Only then did he understand: The other side was gone. "Oh my God," he cried, his voice rising into a wail. "Oh my God, oh my God."
He ran closer, to where the metal was so crumpled and twisted that, a 14-year-old witness named Olivia Raykhman would later tell news outlets, rescuers had to saw through the windows to pull the children to safety.
A short distance south, the rented truck had come to a stop. The front end was decimated. He emerged from the van near the corner of West and Chambers, near Stuyvesant High, where teacher Annie Thoms was realising this was the third terrorist attack she had witnessed from inside the high school: She had been a student there when a bomb exploded at the World Trade Center in 1993 and a young teacher when airplanes crashed into the World Trade Center in 2001. Now, she watched blue and red emergency lights reflect off buildings.
"That was when I felt very shaky," she said. "It was that moment of, 'Oh my gosh, emergency vehicles in Lower Manhattan again.'"
The Stuyvesant High students watching from the building took out their phones and began to record Saipov as he stumbled through traffic.
He was carrying what would later be identified as replica weapons in each hand - one a pellet gun and the other a paintball gun. He ran between cars as sirens blared, zigzagging and changing direction while law enforcement swarmed on all sides.

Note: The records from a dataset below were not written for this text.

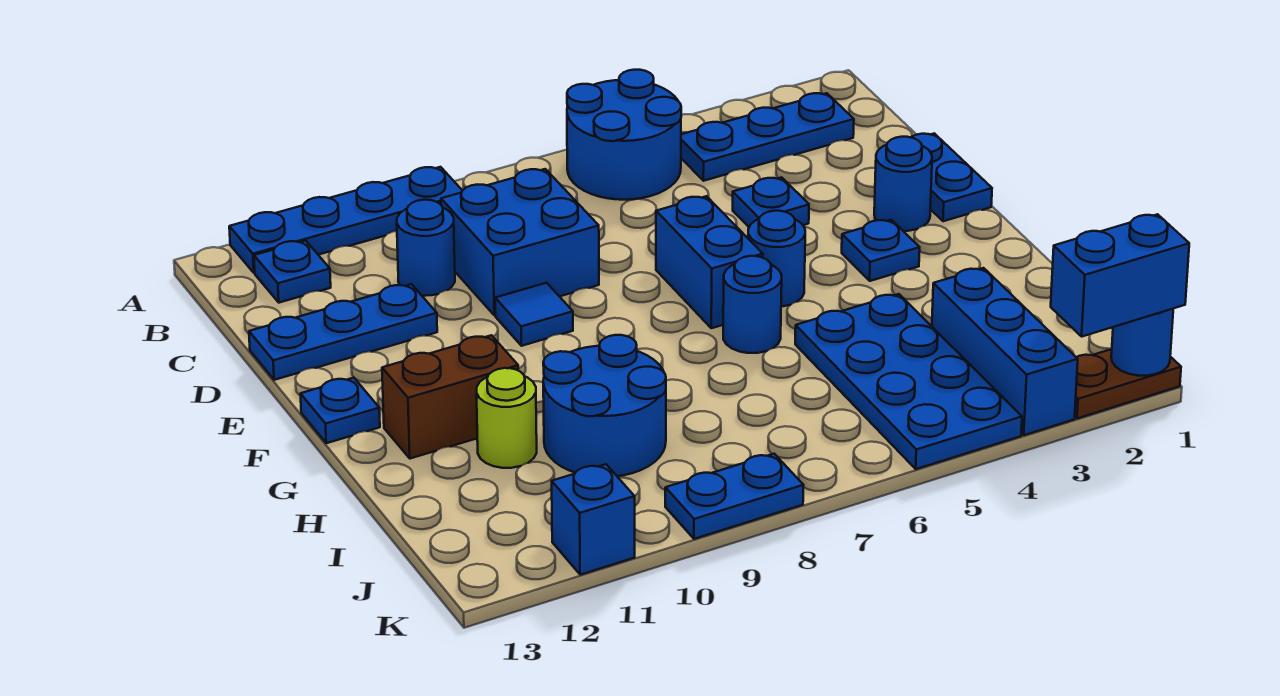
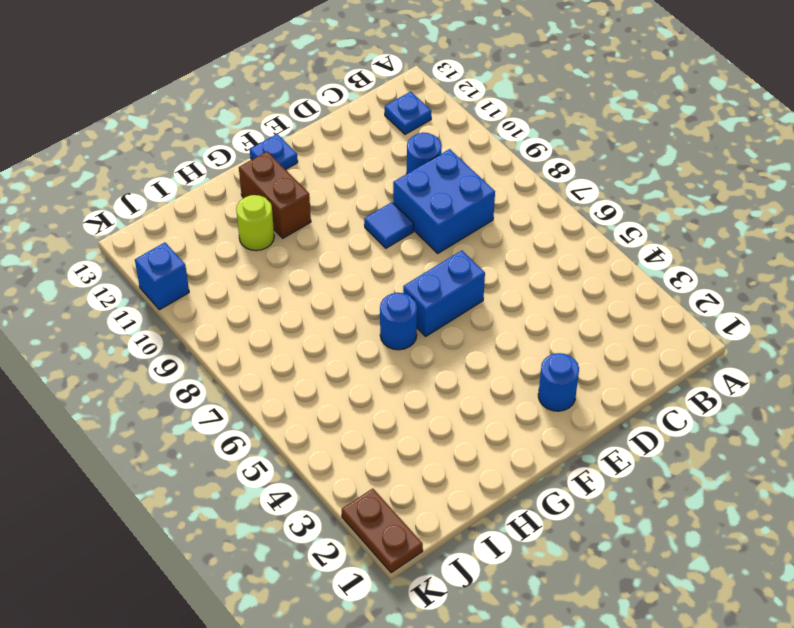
none -> blue 2x2 round brick [567,70,681,200]
none -> blue 1x4 plate [229,167,462,273]
none -> blue 1x3 plate [681,93,854,181]

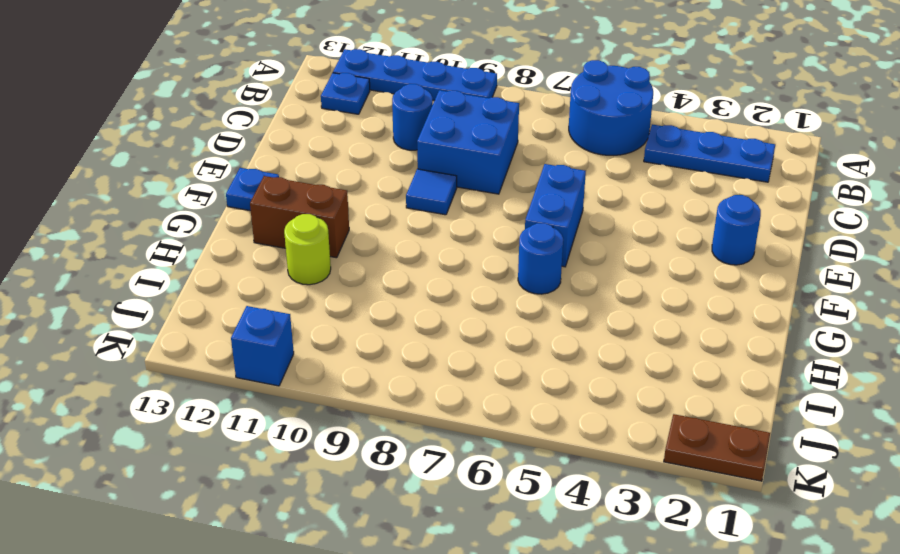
none -> blue 1x2 plate [911,133,992,221]
none -> blue 1x1 plate [733,177,809,227]
none -> blue 1x3 plate [249,284,437,380]

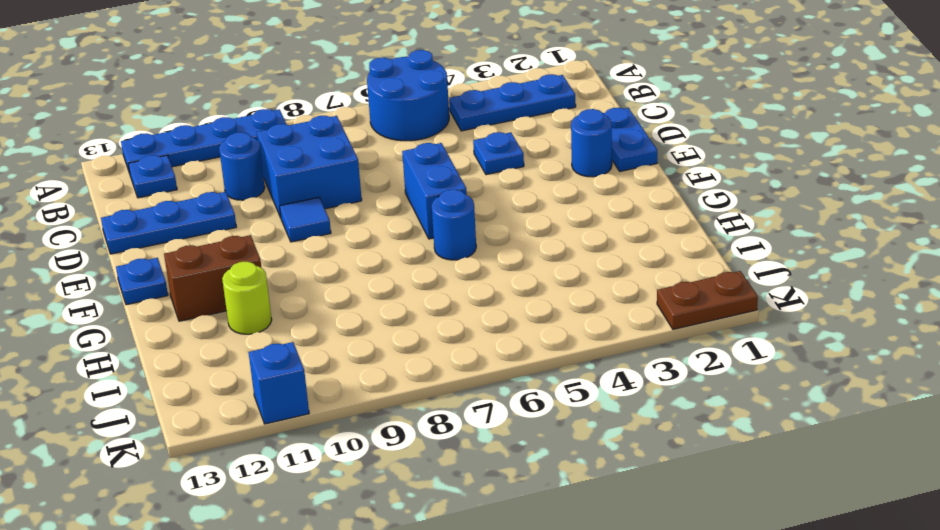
none -> blue 1x1 plate [842,220,920,281]
none -> blue 1x1 round brick [748,211,805,307]
none -> blue 2x4 plate [795,294,1022,469]

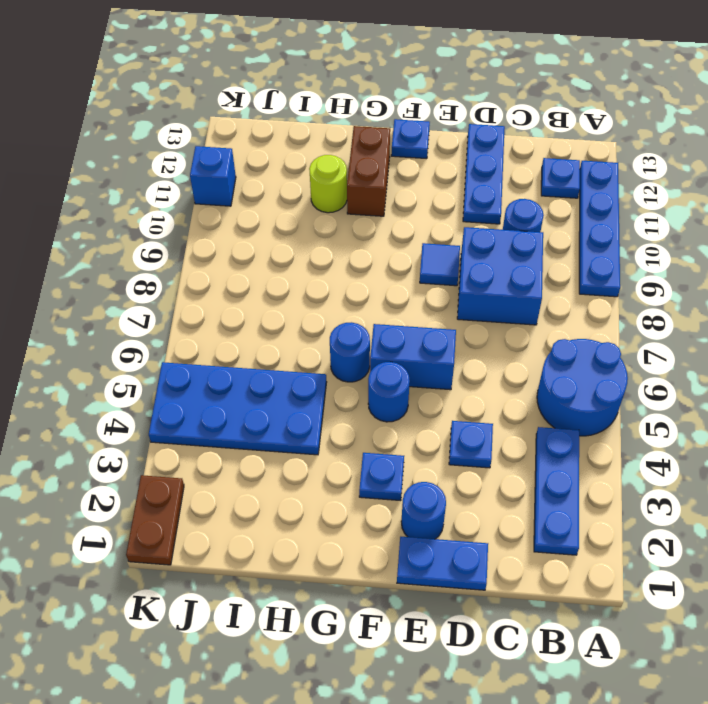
none -> blue 2x2 round brick [543,335,666,476]
none -> blue 1x3 brick [932,268,1078,435]
none -> blue 1x2 plate [665,454,804,539]

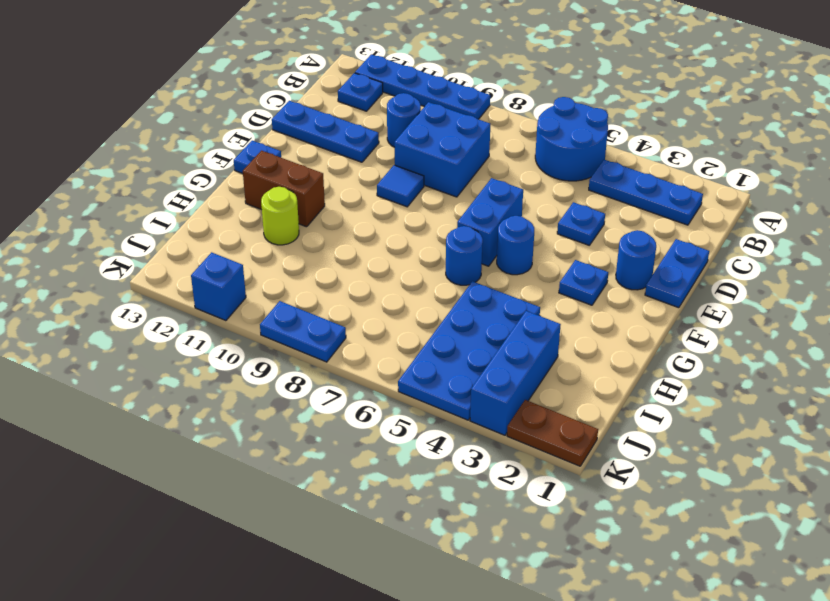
none -> blue 2x2 round brick [543,335,666,476]
none -> blue 1x1 round brick [1111,309,1173,376]
none -> blue 1x2 brick [1051,214,1189,336]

Ryan Nash, an officer who has been with the New York Police Department since 2012, and who had been at the school, took a shot and hit Saipov in the stomach.
The singer Josh Groban, who was out walking his dog, heard noises coming from the corner where he had intended to have coffee: "Oh my god I just heard gun shots and ran," he posted on Twitter.

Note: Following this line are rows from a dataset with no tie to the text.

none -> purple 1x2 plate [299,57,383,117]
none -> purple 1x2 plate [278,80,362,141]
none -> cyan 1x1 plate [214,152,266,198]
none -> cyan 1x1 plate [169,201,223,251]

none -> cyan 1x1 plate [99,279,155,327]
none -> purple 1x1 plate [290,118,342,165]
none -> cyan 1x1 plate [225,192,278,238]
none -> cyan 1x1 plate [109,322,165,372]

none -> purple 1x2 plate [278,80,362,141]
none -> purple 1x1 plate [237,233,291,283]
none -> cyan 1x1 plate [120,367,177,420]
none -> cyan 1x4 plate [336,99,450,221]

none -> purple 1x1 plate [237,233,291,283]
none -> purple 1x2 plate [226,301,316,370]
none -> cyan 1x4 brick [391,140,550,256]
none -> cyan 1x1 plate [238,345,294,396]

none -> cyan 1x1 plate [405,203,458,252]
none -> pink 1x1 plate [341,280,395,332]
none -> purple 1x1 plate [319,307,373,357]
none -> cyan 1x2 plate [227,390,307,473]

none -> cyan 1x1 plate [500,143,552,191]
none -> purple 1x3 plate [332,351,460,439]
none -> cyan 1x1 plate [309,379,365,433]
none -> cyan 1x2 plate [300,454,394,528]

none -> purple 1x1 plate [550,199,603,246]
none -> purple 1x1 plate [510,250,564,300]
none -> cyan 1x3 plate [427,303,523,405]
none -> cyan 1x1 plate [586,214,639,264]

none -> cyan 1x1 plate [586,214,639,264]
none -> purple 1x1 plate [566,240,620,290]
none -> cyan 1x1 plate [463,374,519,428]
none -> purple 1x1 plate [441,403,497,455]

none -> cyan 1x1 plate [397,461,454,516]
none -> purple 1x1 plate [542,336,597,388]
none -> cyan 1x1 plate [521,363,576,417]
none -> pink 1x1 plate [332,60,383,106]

"Suspect is down," an officer said into his radio.
Saipov was lying on his belly, on the same bike path to which he had allegedly just brought such brief, enormous horror.
On their radios, officers tried to convey the massacre that stretched north before them, as far as one could see. "We have multiple people on ground, from Chambers all the way up to Houston. All the way up to Houston," an officer repeated. "It's going to be a crime scene."
It had been just five minutes since the truck had first turned off Houston.
The path was lined with battered metal and people.
A few hours later, the sun went down. Neighborhood children began to emerge from apartment buildings dressed in Harry Potter and ninja costumes and lit by the glow of dozens of police cars.
As they went trick-or-treating, one block away, crime scene investigators dressed in white hazmat suits paced the length of the path with their heads bowed, moving slowly, several abreast, examining the broken ground.